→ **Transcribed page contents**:

<<<<

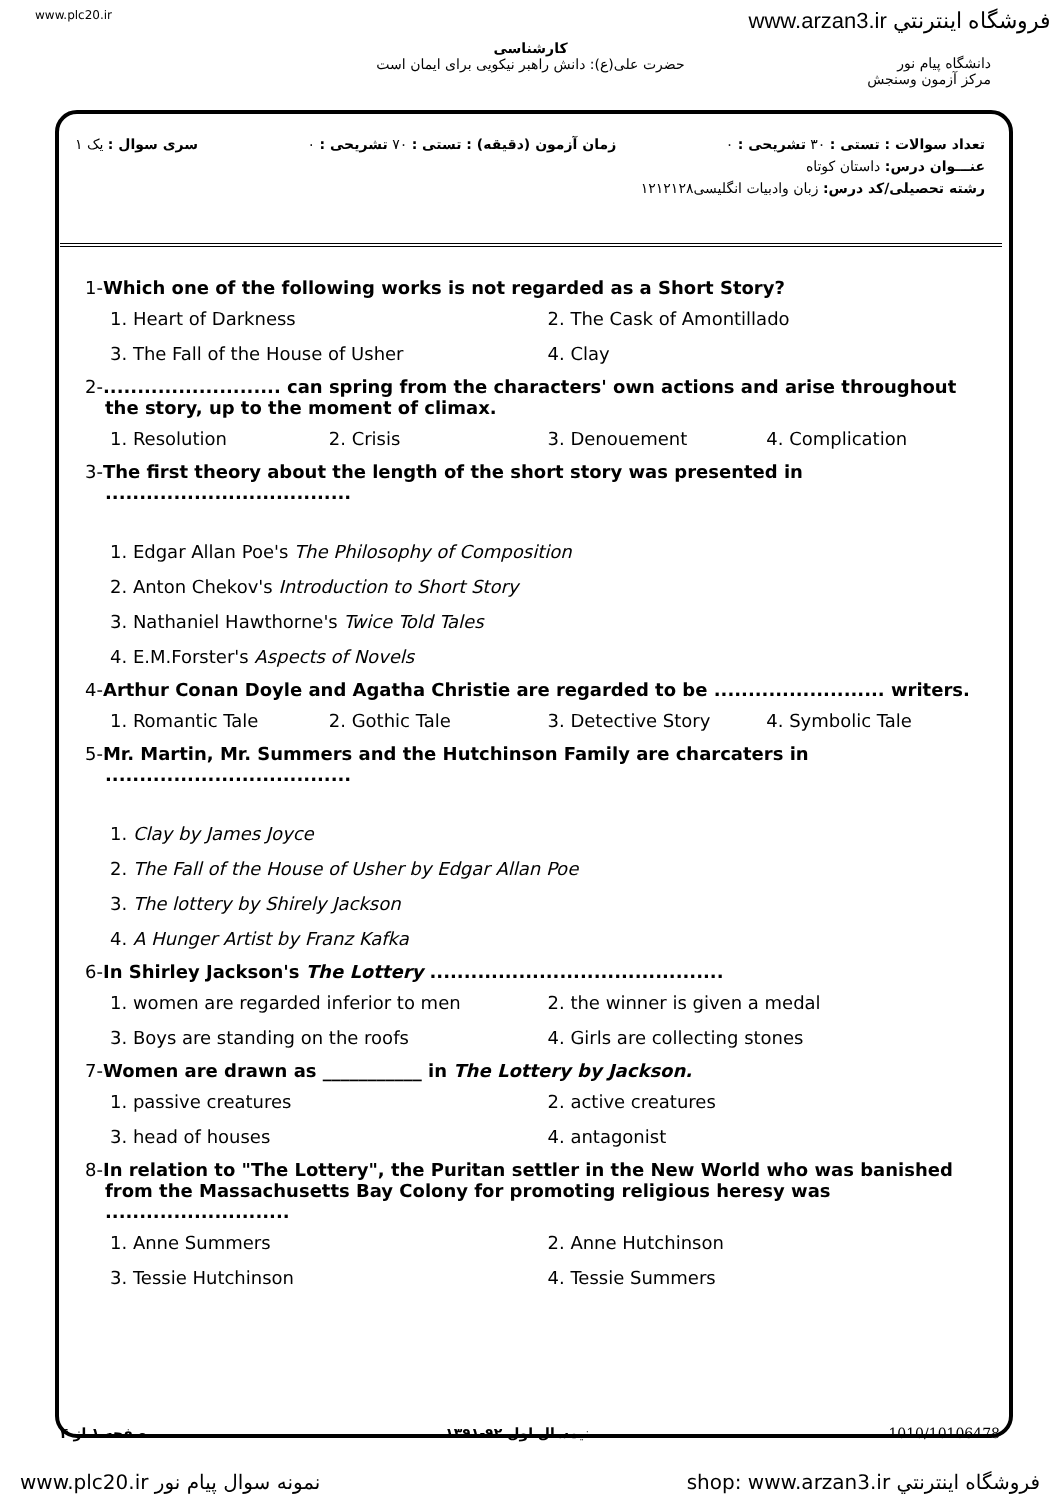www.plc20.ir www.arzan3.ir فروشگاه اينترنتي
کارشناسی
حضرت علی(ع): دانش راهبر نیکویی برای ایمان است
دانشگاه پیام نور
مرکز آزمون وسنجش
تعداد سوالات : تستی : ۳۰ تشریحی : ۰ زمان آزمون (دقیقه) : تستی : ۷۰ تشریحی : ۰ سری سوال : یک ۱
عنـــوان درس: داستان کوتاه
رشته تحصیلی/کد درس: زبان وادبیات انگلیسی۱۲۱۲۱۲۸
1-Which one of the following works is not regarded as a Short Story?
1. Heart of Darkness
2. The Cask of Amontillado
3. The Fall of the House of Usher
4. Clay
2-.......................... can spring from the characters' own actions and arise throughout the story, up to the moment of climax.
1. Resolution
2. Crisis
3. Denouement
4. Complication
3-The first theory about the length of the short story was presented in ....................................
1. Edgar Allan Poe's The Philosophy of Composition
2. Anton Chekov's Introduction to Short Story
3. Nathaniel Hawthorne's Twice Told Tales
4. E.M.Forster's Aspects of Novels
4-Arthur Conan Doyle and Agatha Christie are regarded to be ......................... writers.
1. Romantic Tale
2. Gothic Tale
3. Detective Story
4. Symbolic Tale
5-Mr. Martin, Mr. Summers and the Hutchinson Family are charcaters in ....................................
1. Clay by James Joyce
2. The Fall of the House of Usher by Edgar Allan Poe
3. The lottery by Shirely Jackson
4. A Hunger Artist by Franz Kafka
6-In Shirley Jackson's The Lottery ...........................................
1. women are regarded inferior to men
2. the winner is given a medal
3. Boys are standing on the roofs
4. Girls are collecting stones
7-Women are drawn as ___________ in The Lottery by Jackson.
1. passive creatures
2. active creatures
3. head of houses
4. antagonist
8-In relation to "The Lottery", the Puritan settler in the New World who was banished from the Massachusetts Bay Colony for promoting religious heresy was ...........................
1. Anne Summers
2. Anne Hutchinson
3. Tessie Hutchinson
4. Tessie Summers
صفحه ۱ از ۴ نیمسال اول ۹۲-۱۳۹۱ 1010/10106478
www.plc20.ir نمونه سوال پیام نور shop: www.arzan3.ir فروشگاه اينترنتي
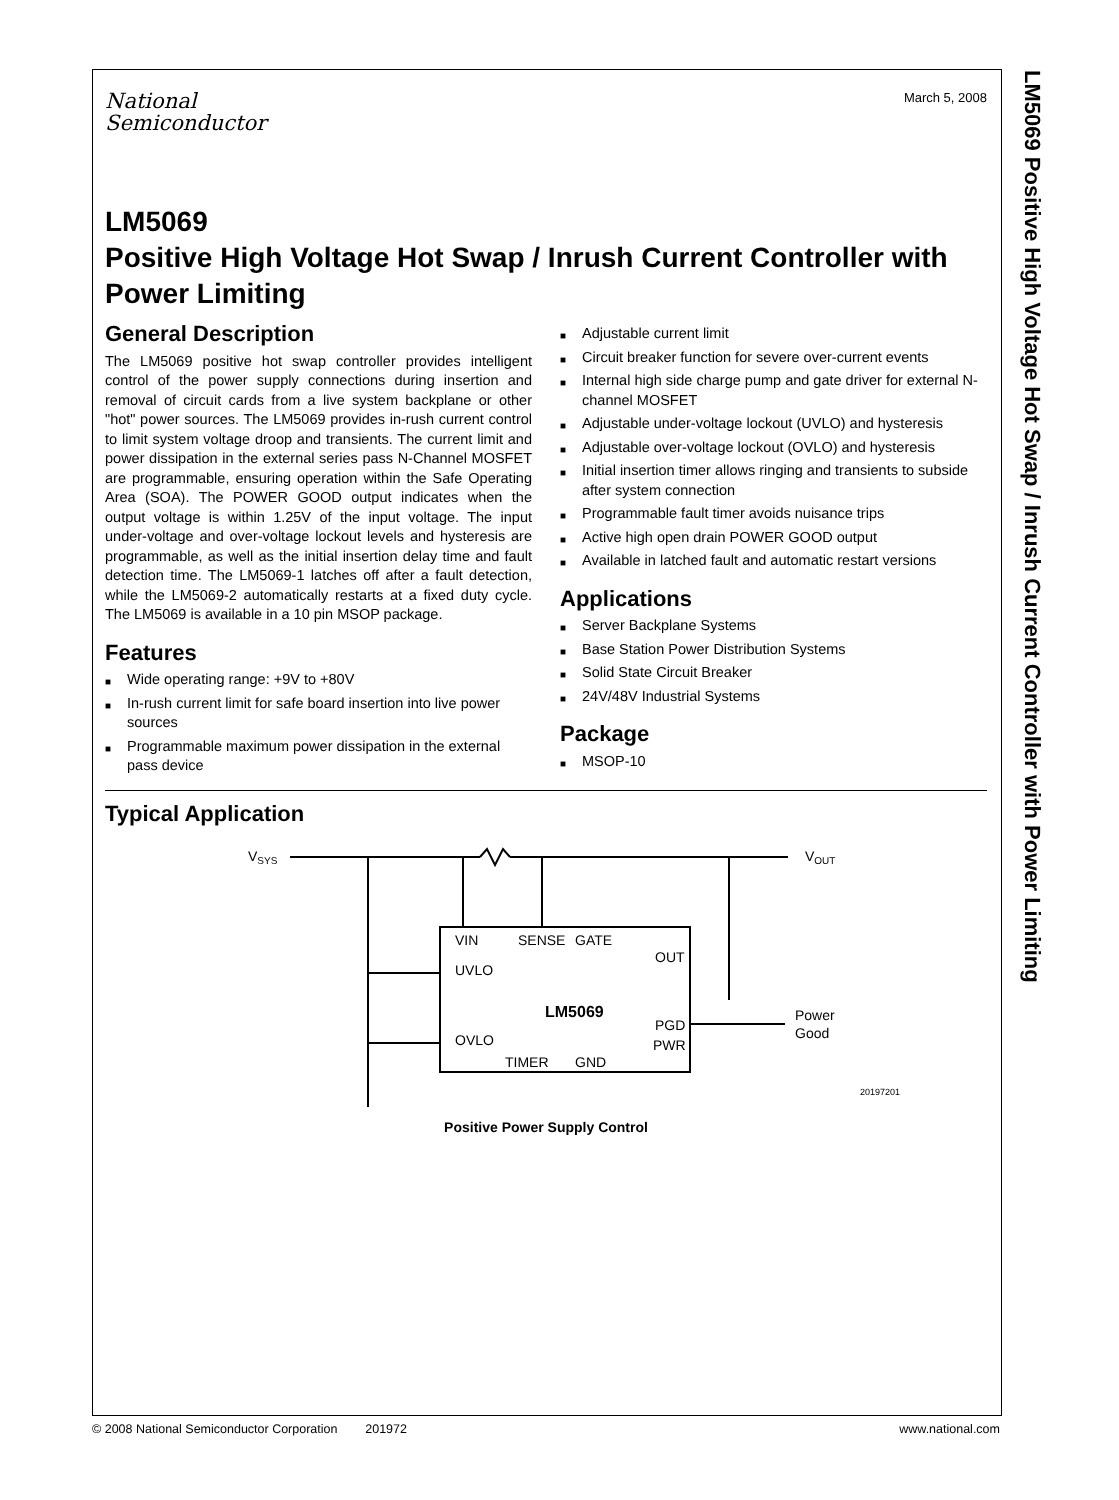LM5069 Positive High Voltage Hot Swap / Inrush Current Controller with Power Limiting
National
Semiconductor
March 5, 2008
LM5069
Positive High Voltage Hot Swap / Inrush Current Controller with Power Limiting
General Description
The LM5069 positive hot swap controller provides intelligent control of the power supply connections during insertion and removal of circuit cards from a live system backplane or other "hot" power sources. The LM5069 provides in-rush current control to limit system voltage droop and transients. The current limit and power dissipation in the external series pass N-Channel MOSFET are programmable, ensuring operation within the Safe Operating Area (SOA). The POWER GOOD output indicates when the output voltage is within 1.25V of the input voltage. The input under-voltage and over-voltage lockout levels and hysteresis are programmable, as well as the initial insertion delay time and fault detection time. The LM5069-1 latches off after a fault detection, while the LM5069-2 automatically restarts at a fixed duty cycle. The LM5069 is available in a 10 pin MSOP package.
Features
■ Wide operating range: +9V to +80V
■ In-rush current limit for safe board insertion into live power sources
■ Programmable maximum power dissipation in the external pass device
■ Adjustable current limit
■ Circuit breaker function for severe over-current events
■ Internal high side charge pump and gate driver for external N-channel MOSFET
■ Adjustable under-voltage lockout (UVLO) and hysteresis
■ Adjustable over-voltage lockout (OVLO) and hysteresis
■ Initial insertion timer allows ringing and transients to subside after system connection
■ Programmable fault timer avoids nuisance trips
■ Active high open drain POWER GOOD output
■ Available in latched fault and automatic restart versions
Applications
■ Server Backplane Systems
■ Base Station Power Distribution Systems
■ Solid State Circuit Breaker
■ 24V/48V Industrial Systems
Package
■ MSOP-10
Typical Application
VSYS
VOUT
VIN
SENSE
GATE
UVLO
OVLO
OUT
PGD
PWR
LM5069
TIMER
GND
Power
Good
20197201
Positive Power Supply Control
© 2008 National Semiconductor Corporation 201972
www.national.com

>>>>

→ **Activity**: None of the pictures should appear; the rest of the entries must be reproduced exactly.

→ **Solution to this problem**:
www.plc20.ir www.arzan3.ir فروشگاه اينترنتي
کارشناسی
حضرت علی(ع): دانش راهبر نیکویی برای ایمان است
دانشگاه پیام نور
مرکز آزمون وسنجش
تعداد سوالات : تستی : ۳۰ تشریحی : ۰ زمان آزمون (دقیقه) : تستی : ۷۰ تشریحی : ۰ سری سوال : یک ۱
عنـــوان درس: داستان کوتاه
رشته تحصیلی/کد درس: زبان وادبیات انگلیسی۱۲۱۲۱۲۸
1-Which one of the following works is not regarded as a Short Story?
1. Heart of Darkness
2. The Cask of Amontillado
3. The Fall of the House of Usher
4. Clay
2-.......................... can spring from the characters' own actions and arise throughout the story, up to the moment of climax.
1. Resolution
2. Crisis
3. Denouement
4. Complication
3-The first theory about the length of the short story was presented in ....................................
1. Edgar Allan Poe's The Philosophy of Composition
2. Anton Chekov's Introduction to Short Story
3. Nathaniel Hawthorne's Twice Told Tales
4. E.M.Forster's Aspects of Novels
4-Arthur Conan Doyle and Agatha Christie are regarded to be ......................... writers.
1. Romantic Tale
2. Gothic Tale
3. Detective Story
4. Symbolic Tale
5-Mr. Martin, Mr. Summers and the Hutchinson Family are charcaters in ....................................
1. Clay by James Joyce
2. The Fall of the House of Usher by Edgar Allan Poe
3. The lottery by Shirely Jackson
4. A Hunger Artist by Franz Kafka
6-In Shirley Jackson's The Lottery ...........................................
1. women are regarded inferior to men
2. the winner is given a medal
3. Boys are standing on the roofs
4. Girls are collecting stones
7-Women are drawn as ___________ in The Lottery by Jackson.
1. passive creatures
2. active creatures
3. head of houses
4. antagonist
8-In relation to "The Lottery", the Puritan settler in the New World who was banished from the Massachusetts Bay Colony for promoting religious heresy was ...........................
1. Anne Summers
2. Anne Hutchinson
3. Tessie Hutchinson
4. Tessie Summers
صفحه ۱ از ۴ نیمسال اول ۹۲-۱۳۹۱ 1010/10106478
www.plc20.ir نمونه سوال پیام نور shop: www.arzan3.ir فروشگاه اينترنتي
LM5069 Positive High Voltage Hot Swap / Inrush Current Controller with Power Limiting
National
Semiconductor
March 5, 2008
LM5069
Positive High Voltage Hot Swap / Inrush Current Controller with Power Limiting
General Description
The LM5069 positive hot swap controller provides intelligent control of the power supply connections during insertion and removal of circuit cards from a live system backplane or other "hot" power sources. The LM5069 provides in-rush current control to limit system voltage droop and transients. The current limit and power dissipation in the external series pass N-Channel MOSFET are programmable, ensuring operation within the Safe Operating Area (SOA). The POWER GOOD output indicates when the output voltage is within 1.25V of the input voltage. The input under-voltage and over-voltage lockout levels and hysteresis are programmable, as well as the initial insertion delay time and fault detection time. The LM5069-1 latches off after a fault detection, while the LM5069-2 automatically restarts at a fixed duty cycle. The LM5069 is available in a 10 pin MSOP package.
Features
■ Wide operating range: +9V to +80V
■ In-rush current limit for safe board insertion into live power sources
■ Programmable maximum power dissipation in the external pass device
■ Adjustable current limit
■ Circuit breaker function for severe over-current events
■ Internal high side charge pump and gate driver for external N-channel MOSFET
■ Adjustable under-voltage lockout (UVLO) and hysteresis
■ Adjustable over-voltage lockout (OVLO) and hysteresis
■ Initial insertion timer allows ringing and transients to subside after system connection
■ Programmable fault timer avoids nuisance trips
■ Active high open drain POWER GOOD output
■ Available in latched fault and automatic restart versions
Applications
■ Server Backplane Systems
■ Base Station Power Distribution Systems
■ Solid State Circuit Breaker
■ 24V/48V Industrial Systems
Package
■ MSOP-10
Typical Application
VSYS
VOUT
VIN
SENSE
GATE
UVLO
OVLO
OUT
PGD
PWR
LM5069
TIMER
GND
Power
Good
20197201
Positive Power Supply Control
© 2008 National Semiconductor Corporation 201972
www.national.com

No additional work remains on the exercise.